Dataset excerpts below:

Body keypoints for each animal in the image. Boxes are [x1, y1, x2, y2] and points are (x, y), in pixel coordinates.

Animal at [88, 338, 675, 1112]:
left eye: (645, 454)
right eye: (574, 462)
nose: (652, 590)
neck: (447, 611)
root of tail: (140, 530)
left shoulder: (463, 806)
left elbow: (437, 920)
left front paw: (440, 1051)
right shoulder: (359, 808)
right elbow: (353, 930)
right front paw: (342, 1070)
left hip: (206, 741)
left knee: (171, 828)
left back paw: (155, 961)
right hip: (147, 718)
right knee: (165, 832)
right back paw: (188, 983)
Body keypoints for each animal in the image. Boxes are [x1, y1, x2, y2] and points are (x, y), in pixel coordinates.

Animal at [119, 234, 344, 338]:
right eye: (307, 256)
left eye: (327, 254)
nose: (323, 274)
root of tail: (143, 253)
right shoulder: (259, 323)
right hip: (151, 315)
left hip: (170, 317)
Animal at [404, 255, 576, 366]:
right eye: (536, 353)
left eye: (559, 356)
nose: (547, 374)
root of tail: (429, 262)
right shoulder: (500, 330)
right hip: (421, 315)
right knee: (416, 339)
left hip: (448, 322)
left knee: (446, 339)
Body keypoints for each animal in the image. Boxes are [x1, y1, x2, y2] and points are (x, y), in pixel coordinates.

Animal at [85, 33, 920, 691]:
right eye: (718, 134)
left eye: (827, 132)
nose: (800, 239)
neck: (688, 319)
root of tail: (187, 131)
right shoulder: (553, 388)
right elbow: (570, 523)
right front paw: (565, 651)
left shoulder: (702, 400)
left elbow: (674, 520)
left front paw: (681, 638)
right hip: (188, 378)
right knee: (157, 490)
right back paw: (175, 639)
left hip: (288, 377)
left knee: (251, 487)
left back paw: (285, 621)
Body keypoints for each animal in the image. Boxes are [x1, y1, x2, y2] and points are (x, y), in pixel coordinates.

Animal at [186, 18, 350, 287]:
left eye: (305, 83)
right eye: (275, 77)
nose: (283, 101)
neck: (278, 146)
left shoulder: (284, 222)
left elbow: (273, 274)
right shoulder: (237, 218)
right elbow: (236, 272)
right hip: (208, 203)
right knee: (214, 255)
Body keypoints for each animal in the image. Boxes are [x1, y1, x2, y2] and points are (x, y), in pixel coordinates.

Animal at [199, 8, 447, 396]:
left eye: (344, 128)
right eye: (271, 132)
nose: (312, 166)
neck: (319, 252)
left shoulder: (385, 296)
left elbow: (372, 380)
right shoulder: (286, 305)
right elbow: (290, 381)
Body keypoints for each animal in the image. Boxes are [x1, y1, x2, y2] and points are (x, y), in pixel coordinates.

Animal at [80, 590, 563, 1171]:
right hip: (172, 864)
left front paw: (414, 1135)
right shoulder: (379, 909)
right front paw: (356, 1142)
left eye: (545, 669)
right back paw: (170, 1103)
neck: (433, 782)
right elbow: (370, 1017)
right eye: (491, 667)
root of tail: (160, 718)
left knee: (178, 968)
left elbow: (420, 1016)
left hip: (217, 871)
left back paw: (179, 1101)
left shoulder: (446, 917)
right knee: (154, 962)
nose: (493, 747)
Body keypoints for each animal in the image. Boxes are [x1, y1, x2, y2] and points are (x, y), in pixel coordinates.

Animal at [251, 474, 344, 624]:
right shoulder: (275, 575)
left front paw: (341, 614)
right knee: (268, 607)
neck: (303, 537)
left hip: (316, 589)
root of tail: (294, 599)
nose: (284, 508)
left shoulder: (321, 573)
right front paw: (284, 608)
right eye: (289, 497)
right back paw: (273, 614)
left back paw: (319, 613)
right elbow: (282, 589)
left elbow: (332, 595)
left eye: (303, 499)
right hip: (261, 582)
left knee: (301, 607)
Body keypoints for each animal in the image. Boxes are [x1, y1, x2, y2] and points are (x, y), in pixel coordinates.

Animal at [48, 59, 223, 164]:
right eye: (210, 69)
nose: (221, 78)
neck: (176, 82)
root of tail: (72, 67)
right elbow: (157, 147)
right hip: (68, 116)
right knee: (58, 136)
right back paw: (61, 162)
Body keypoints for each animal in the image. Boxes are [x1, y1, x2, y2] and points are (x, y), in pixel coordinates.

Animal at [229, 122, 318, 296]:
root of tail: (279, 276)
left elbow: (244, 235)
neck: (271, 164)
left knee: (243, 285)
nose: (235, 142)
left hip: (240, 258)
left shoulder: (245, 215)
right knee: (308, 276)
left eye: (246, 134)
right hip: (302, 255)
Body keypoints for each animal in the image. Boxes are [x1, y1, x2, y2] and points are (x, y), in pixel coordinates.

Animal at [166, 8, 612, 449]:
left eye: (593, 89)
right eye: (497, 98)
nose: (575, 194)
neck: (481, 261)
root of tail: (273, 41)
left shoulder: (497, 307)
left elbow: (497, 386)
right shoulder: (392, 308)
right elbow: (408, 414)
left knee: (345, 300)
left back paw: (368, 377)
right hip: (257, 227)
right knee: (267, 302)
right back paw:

End of Dataset excerpts.

Required work =>
Write out, from the lines above, only those from the line with "right knee: (154, 962)" to the line with "left knee: (301, 607)", exactly as given, including the first and the last.

The completed task =>
right knee: (154, 962)
nose: (493, 747)
Body keypoints for each animal in the image. Boxes are [x1, y1, x2, y2] and points are (x, y), in pixel coordinates.

Animal at [251, 474, 344, 624]:
right shoulder: (275, 575)
left front paw: (341, 614)
right knee: (268, 607)
neck: (303, 537)
left hip: (316, 589)
root of tail: (294, 599)
nose: (284, 508)
left shoulder: (321, 573)
right front paw: (284, 608)
right eye: (289, 497)
right back paw: (273, 614)
left back paw: (319, 613)
right elbow: (282, 589)
left elbow: (332, 595)
left eye: (303, 499)
right hip: (261, 582)
left knee: (301, 607)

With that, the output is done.